Small businesses are one of Amazon's greatest assets.

Not many companies demonstrate their own success through the success of others. However, Amazon is not like many other companies. Taking stage at Amazon Innovation Day, where the sheer size of the crowd hoping to soak up some of Amazon's success was almost overwhelming, the company's executives discussed not only their own strategies for innovation but also how the success of small businesses on the Amazon platform bolstered their own.

"The Amazon Marketplace is where we open up the fulfilment centres and logistics capabilities to third-parties to sell their products. In some ways, we’ve opened ourselves up to competition from the third parties," said Chief architect at Amazon Glenn Gore.
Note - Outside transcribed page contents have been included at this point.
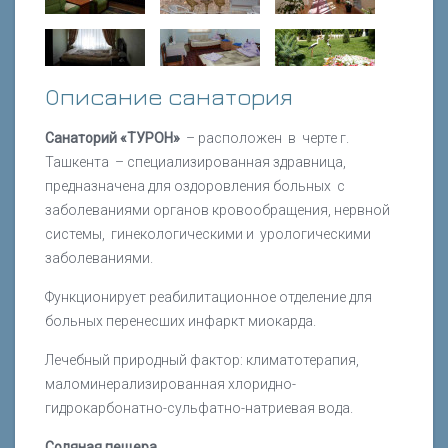
Описание санатория
Санаторий «ТУРОН»
– расположен в черте г.
Ташкента – специализированная здравница,
предназначена для оздоровления больных с
заболеваниями органов кровообращения, нервной
системы, гинекологическими и урологическими
заболеваниями.
Функционирует реабилитационное отделение для
больных перенесших инфаркт миокарда.
Лечебный природный фактор: климатотерапия,
маломинерализированная хлоридно-
гидрокарбонатно-сульфатно-натриевая вода.
Соляная пещера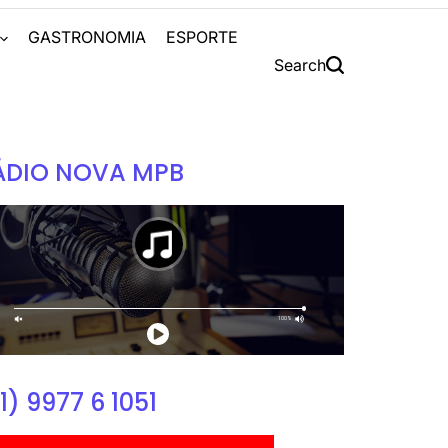
S
GASTRONOMIA
ESPORTE
Search
ÁDIO NOVA MPB
1) 9977 6 1051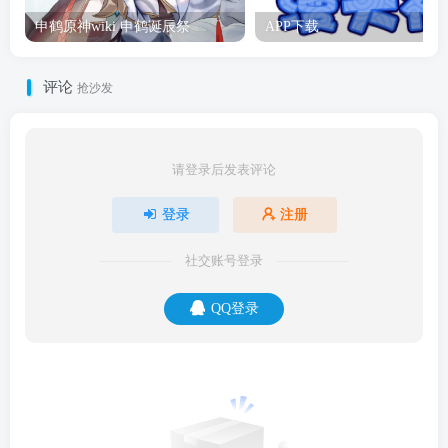
申鹤原神wiki 申鹤诞辰祭
APP下载
评论
抢沙发
请登录后发表评论
登录
注册
社交账号登录
QQ登录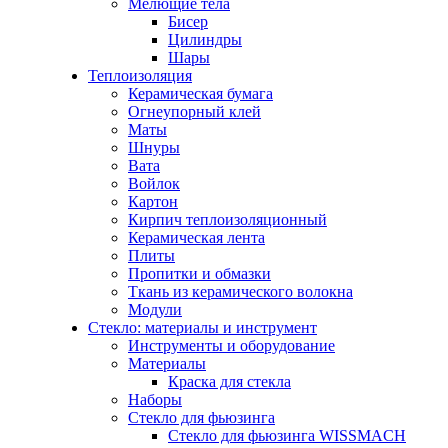
Мелющие тела
Бисер
Цилиндры
Шары
Теплоизоляция
Керамическая бумага
Огнеупорный клей
Маты
Шнуры
Вата
Войлок
Картон
Кирпич теплоизоляционный
Керамическая лента
Плиты
Пропитки и обмазки
Ткань из керамического волокна
Модули
Стекло: материалы и инструмент
Инструменты и оборудование
Материалы
Краска для стекла
Наборы
Стекло для фьюзинга
Стекло для фьюзинга WISSMACH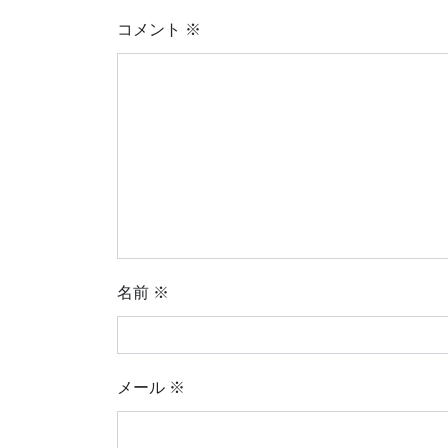
コメント
※
名前
※
メール
※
"Why would you do that? Because it is true customer obsession. We are serious about giving our customers the best choice, the best price possible. Even if that means we don’t make the sale ourselves."

Some of the most innovative aspects of Amazon's platform are designed around its marketplace sellers. For example, Fulfilment by Amazon (FBA), which became available in Australia at the end of February 2018, can help sellers scale by letting them utilise Amazon's shipping and logistics services.

Russ Grandinetti, senior vice president of international customer at Amazon said part of the company's job is to help free up entrepreneurs to do what they do best.

"FBA allows sellers to actually take their inventory and put it inside an Amazon warehouse... that allows them to focus on what they do best, which is building great products. This is a program we have successfully grown to great scale around the world," Grandinetti said.

He gives the example of Amazon seller Hip Cub – "If it wasn't for Amazon they would have needed 30 times the capital to get the business to the scale it is at now... They actually send their inventory to fulfilment centres all over the world without actually having employees in any of those countries."

But it is still early days in Australia. Amazon Marketplace only launched in early December 2017 and there was a teething gap before FBA became available in February. Some of Amazon's most popular services, such as Prime, are also still not available for customers. But as a global business Amazon is confident.

"If you look at some of the stats in America, some of the research shows that there is actually 600,000 jobs created in that third-party ecosystem by smaller companies being able to sell their products and being able to focus on their product and their market without having to worry about the logistics of shipping the product, of dealing with returns, etc," said Gore.

"As this comes to Australia it’s going to be really exciting to see what this means for Australia. We do have a really healthy small business economy."